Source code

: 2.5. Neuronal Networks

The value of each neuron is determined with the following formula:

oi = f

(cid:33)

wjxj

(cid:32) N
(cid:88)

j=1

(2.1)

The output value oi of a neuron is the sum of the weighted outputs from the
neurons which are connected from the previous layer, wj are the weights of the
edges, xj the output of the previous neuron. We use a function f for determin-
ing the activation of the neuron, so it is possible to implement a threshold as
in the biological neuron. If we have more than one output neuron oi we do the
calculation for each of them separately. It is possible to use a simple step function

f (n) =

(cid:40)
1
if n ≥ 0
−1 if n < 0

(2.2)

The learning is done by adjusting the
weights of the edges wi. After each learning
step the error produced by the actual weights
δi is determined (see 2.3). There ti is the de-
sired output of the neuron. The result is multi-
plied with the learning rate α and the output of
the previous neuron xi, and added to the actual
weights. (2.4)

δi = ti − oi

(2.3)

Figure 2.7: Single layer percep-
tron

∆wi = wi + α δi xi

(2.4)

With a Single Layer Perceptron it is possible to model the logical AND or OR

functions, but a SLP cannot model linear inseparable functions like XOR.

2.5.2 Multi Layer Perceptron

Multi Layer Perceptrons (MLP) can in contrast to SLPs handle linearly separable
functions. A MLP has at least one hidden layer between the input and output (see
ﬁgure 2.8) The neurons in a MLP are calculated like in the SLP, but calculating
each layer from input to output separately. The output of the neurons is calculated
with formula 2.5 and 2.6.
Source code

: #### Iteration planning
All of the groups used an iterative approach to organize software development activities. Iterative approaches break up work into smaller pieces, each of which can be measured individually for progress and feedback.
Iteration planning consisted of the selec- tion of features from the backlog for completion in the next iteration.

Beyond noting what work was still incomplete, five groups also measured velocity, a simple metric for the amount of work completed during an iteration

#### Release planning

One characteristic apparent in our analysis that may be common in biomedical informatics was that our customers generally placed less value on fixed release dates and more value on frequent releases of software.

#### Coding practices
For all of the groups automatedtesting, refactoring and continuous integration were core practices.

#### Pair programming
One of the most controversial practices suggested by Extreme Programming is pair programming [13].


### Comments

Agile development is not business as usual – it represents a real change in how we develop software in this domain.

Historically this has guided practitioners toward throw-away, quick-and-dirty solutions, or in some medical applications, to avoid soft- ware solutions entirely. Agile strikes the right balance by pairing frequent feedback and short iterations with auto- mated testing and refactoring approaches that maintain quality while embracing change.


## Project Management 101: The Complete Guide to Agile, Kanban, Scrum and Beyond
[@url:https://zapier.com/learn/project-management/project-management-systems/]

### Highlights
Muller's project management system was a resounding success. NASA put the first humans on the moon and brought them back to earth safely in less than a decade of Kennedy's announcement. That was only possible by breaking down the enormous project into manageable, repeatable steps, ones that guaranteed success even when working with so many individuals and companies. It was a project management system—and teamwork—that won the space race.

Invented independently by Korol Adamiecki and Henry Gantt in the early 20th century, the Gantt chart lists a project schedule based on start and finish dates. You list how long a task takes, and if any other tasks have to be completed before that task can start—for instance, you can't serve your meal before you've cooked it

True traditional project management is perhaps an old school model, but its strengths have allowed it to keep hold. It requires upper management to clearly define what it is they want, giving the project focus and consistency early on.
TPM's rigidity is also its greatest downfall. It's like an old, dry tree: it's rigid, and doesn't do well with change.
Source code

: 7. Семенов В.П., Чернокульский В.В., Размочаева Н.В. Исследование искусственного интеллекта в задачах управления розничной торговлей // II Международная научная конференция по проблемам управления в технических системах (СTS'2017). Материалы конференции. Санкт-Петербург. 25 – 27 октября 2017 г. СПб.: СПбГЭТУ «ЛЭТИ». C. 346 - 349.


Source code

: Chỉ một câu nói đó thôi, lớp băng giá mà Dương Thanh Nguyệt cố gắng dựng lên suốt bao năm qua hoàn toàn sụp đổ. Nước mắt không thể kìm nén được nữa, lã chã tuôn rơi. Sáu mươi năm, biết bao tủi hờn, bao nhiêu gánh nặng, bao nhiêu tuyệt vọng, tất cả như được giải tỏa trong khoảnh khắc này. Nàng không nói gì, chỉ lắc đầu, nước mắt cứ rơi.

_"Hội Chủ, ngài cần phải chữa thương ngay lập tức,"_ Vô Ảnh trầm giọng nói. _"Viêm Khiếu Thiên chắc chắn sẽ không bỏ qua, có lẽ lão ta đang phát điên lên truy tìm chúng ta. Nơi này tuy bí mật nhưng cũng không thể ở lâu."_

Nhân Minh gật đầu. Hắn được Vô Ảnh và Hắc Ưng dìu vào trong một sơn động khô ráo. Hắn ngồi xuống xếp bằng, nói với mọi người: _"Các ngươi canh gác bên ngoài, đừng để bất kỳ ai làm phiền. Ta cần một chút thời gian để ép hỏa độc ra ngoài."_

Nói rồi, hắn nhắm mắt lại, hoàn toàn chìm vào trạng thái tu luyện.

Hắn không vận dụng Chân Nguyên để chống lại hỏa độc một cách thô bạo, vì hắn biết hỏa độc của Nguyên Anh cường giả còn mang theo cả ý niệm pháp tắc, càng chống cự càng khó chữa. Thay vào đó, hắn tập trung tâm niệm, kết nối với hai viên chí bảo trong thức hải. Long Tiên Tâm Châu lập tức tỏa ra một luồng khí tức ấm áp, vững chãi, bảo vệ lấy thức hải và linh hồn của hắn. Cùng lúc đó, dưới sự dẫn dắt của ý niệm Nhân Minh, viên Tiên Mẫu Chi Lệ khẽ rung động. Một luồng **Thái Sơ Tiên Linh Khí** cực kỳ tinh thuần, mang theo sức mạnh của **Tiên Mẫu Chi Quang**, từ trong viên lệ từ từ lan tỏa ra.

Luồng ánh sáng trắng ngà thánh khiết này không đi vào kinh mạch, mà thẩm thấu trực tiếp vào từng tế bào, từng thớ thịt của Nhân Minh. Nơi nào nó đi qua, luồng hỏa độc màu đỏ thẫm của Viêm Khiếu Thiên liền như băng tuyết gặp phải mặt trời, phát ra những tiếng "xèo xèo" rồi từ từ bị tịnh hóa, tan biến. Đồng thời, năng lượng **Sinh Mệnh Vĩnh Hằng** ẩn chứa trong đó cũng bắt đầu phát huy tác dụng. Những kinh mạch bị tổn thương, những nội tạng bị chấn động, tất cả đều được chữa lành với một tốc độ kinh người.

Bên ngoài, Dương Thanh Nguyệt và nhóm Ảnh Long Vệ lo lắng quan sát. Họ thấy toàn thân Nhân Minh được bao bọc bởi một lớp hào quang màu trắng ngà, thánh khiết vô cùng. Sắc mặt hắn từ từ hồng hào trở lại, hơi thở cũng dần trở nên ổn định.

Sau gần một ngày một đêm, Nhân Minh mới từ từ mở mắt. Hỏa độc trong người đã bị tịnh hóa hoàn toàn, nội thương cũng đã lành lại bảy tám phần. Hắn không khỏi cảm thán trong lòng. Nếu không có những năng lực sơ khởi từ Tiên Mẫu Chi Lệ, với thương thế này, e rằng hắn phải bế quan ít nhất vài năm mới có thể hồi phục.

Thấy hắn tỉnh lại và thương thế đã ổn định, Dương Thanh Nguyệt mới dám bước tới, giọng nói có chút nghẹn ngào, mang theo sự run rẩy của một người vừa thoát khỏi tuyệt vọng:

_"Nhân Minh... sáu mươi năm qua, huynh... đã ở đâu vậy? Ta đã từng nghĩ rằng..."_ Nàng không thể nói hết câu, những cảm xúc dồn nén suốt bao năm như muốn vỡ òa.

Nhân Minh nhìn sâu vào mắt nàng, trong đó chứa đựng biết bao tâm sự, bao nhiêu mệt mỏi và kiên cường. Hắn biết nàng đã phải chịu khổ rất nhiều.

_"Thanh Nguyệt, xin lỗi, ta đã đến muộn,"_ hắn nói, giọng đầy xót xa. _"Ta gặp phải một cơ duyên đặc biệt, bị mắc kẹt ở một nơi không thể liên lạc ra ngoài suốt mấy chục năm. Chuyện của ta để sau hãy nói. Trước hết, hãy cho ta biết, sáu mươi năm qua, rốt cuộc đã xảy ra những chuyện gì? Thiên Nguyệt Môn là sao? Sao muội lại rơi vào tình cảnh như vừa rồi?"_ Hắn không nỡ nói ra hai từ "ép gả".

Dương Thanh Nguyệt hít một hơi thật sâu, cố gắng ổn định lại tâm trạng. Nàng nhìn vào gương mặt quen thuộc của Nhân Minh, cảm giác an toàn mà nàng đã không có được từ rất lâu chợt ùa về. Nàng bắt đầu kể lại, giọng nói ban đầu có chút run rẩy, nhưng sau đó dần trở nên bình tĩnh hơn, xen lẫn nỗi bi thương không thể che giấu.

===

**WHAT IS BEING ASKED**:
Everything above from the line containing "### Highlights" down to the line containing "Muller's project management" should be copied exactly, both end lines included, and nothing else.

**REPLY**:
### Highlights
Muller's project management system was a resounding success. NASA put the first humans on the moon and brought them back to earth safely in less than a decade of Kennedy's announcement. That was only possible by breaking down the enormous project into manageable, repeatable steps, ones that guaranteed success even when working with so many individuals and companies. It was a project management system—and teamwork—that won the space race.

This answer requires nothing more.